CA Besançon, 1re ch. civ. et com., 26 mai 2020, n° 19-00258
BESANÇON
Arrêt
Confirmation
PARTIES
Demandeur :
Chaufferie Bois et Réseaux de Chaleur Régie
COMPOSITION DE LA JURIDICTION
Président :
M. Mazarin
Conseillers :
Mme Uguen Laithier, M. Lévêque
Faits et prétentions des parties
Par acte notarié en date du 28 avril 1995, Jean Louis C. a fait donation à son fils Jean Pierre de la nue-propriété d'une maison d'habitation située [...] en s'en réservant l'usufruit.
Suivant acte du 3 mars 2010, il a souscrit pour le même bien un abonnement au service public de production, transport et distribution de chaleur de la chaufferie collective et du réseau de chaleur de Champey auprès de la Régie Chaufferie Bois et Réseaux de Chaleur (la régie).
Il est décédé le 15 février 2014.
Par exploit d'huissier délivré le 3 août 2017, M. Jean Pierre C., devenu propriétaire de l'immeuble, a fait assigner la régie devant le tribunal de grande instance de Vesoul aux fins de voir juger que le contrat d'abonnement lui est inopposable, subsidiairement le voir annuler ou à défaut voir ses clauses jugées abusives, plus subsidiairement de prononcer sa résolution judiciaire et enfin de voir réviser à la baisse la puissance initialement souscrite.
Par jugement rendu 15 janvier 2019 ce tribunal, sous le bénéfice de l'exécution provisoire, a :
- rejeté l'exception d'incompétence et s'est déclaré compétent,
- rejeté la fin de non-recevoir tirée de la prescription de l'action,
- déclaré la police souscrite opposable à M. Jean Pierre C.,
- déclaré abusives les clauses figurant dans les articles 2 et 3 de la police d'abonnement souscrite le 3 mars 2010 ainsi que celles figurant dans l'article 12 du règlement de service,
- déclaré la police d'abonnement applicable à M. Jean Pierre C. nulle,
- débouté les parties de leurs demandes contraires,
- condamné la régie à payer à M. C. la somme de 2 000 euros au titre des frais irrépétibles et aux entiers dépens.

_Consignes_:
a - Reproduisez le passage de l'arrêt qui s'ouvre sur les mots « CA Besançon, 1re » et se termine par « s'en réservant l'usufruit. », en y substituant « demeure » à « maison d'habitation ».
b - Recopiez à l'identique, dans les enregistrements, le passage qui commence à la ligne contenant « displayed using this » et s'achève à la ligne contenant « ## backButtonTitle », ces deux lignes comprises.
L'arrêt qui précède et les enregistrements qui suivent sont des documents indépendants l'un de l'autre.

_Enregistrements fournis_:
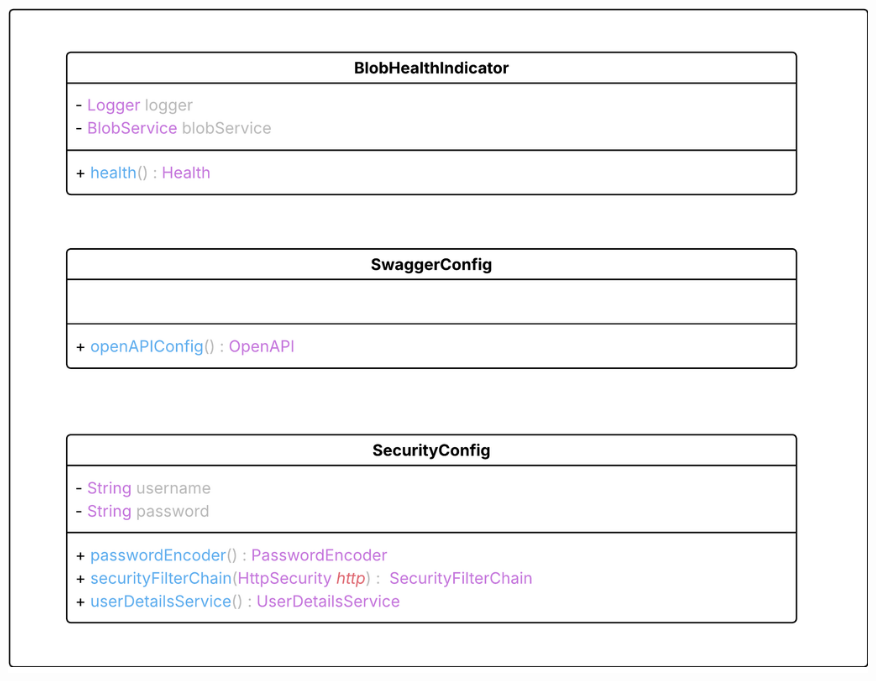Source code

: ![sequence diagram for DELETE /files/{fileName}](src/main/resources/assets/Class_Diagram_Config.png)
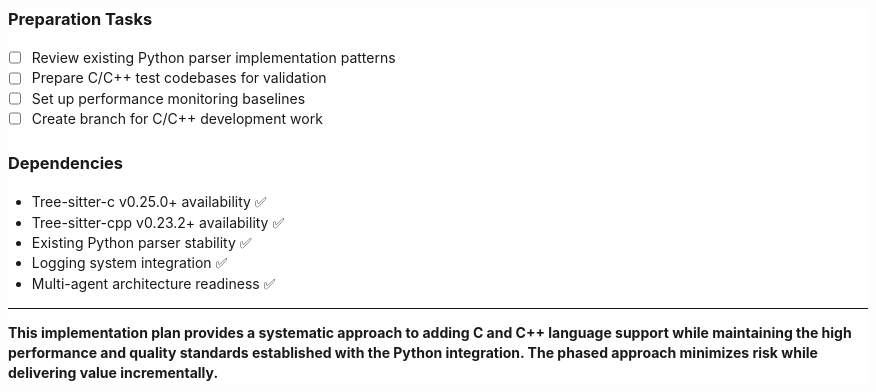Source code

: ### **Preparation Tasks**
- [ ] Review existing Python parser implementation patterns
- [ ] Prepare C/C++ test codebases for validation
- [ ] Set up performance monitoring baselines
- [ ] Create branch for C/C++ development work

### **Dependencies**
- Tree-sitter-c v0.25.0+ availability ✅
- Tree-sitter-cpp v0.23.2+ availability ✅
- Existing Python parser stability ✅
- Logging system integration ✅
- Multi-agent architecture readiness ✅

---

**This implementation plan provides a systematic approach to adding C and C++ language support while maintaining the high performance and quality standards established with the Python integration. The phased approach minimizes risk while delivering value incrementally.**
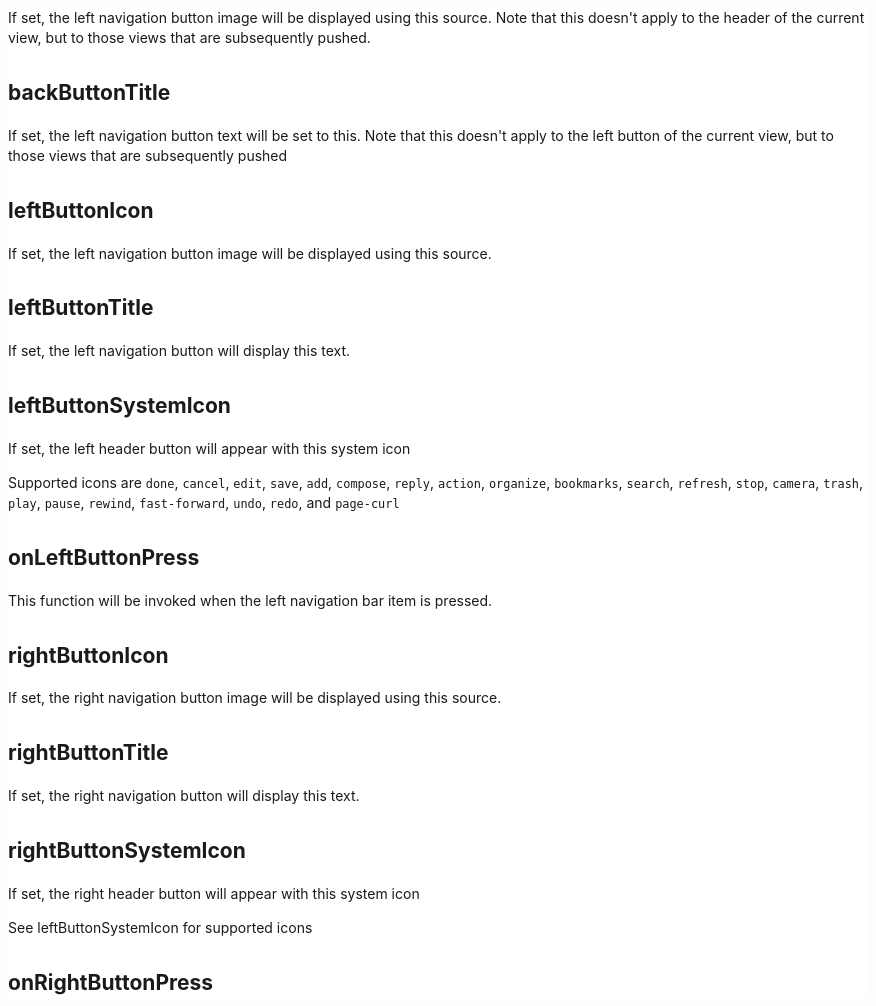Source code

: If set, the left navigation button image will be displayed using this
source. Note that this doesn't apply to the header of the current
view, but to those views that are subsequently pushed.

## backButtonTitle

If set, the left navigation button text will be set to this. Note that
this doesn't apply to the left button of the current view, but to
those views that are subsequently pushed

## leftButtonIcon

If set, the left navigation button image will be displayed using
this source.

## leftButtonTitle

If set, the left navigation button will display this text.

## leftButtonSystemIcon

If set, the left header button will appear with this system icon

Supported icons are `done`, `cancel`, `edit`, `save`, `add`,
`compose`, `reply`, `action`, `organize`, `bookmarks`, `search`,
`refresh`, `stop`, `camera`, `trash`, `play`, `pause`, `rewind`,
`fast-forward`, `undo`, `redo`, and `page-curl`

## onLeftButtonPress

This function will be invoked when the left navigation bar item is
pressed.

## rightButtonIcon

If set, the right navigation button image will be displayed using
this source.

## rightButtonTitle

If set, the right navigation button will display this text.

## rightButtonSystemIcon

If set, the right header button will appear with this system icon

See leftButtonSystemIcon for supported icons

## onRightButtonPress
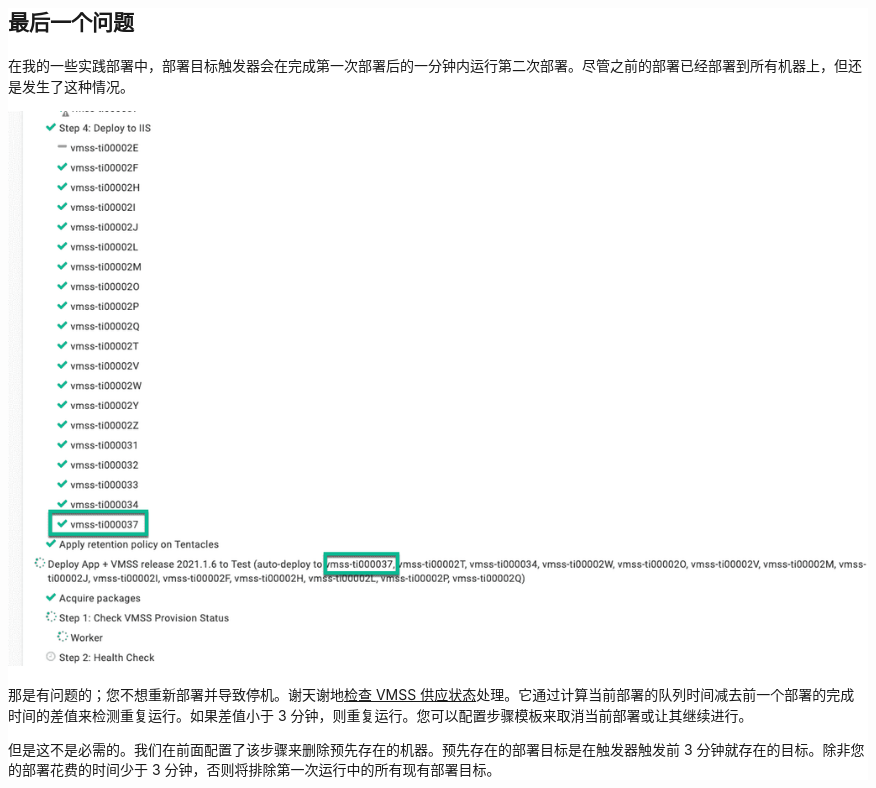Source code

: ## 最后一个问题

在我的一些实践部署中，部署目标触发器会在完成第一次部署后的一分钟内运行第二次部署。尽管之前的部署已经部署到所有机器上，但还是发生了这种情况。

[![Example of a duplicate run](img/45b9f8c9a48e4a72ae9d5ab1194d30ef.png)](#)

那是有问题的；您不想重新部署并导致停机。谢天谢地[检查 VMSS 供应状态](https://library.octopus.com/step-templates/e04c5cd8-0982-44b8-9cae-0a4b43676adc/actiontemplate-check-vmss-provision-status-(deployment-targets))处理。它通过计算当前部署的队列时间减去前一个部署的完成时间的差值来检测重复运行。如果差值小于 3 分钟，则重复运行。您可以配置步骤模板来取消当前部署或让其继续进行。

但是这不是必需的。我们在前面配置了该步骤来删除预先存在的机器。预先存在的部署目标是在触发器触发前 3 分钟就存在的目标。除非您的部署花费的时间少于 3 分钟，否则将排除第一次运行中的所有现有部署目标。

---

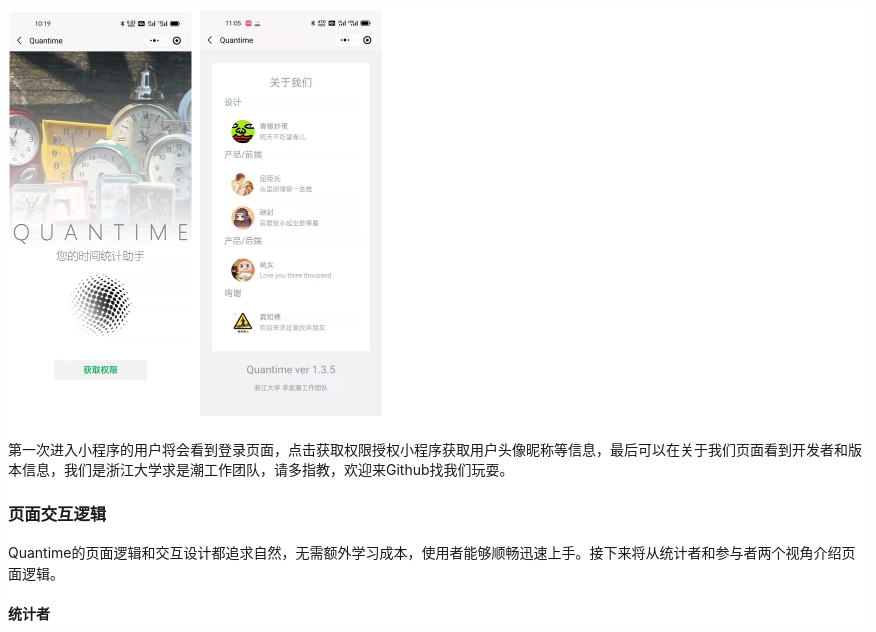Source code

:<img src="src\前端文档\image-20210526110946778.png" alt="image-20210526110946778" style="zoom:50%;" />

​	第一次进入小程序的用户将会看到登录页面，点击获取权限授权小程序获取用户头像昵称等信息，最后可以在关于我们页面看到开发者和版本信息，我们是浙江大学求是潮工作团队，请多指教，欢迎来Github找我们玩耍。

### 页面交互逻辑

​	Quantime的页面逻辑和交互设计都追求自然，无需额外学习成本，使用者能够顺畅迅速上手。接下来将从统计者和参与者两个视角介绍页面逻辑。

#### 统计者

_Corrigés_:
a -
CA Besançon, 1re ch. civ. et com., 26 mai 2020, n° 19-00258
BESANÇON
Arrêt
Confirmation
PARTIES
Demandeur :
Chaufferie Bois et Réseaux de Chaleur Régie
COMPOSITION DE LA JURIDICTION
Président :
M. Mazarin
Conseillers :
Mme Uguen Laithier, M. Lévêque
Faits et prétentions des parties
Par acte notarié en date du 28 avril 1995, Jean Louis C. a fait donation à son fils Jean Pierre de la nue-propriété d'une demeure située [...] en s'en réservant l'usufruit.

b -
: If set, the left navigation button image will be displayed using this
source. Note that this doesn't apply to the header of the current
view, but to those views that are subsequently pushed.

## backButtonTitle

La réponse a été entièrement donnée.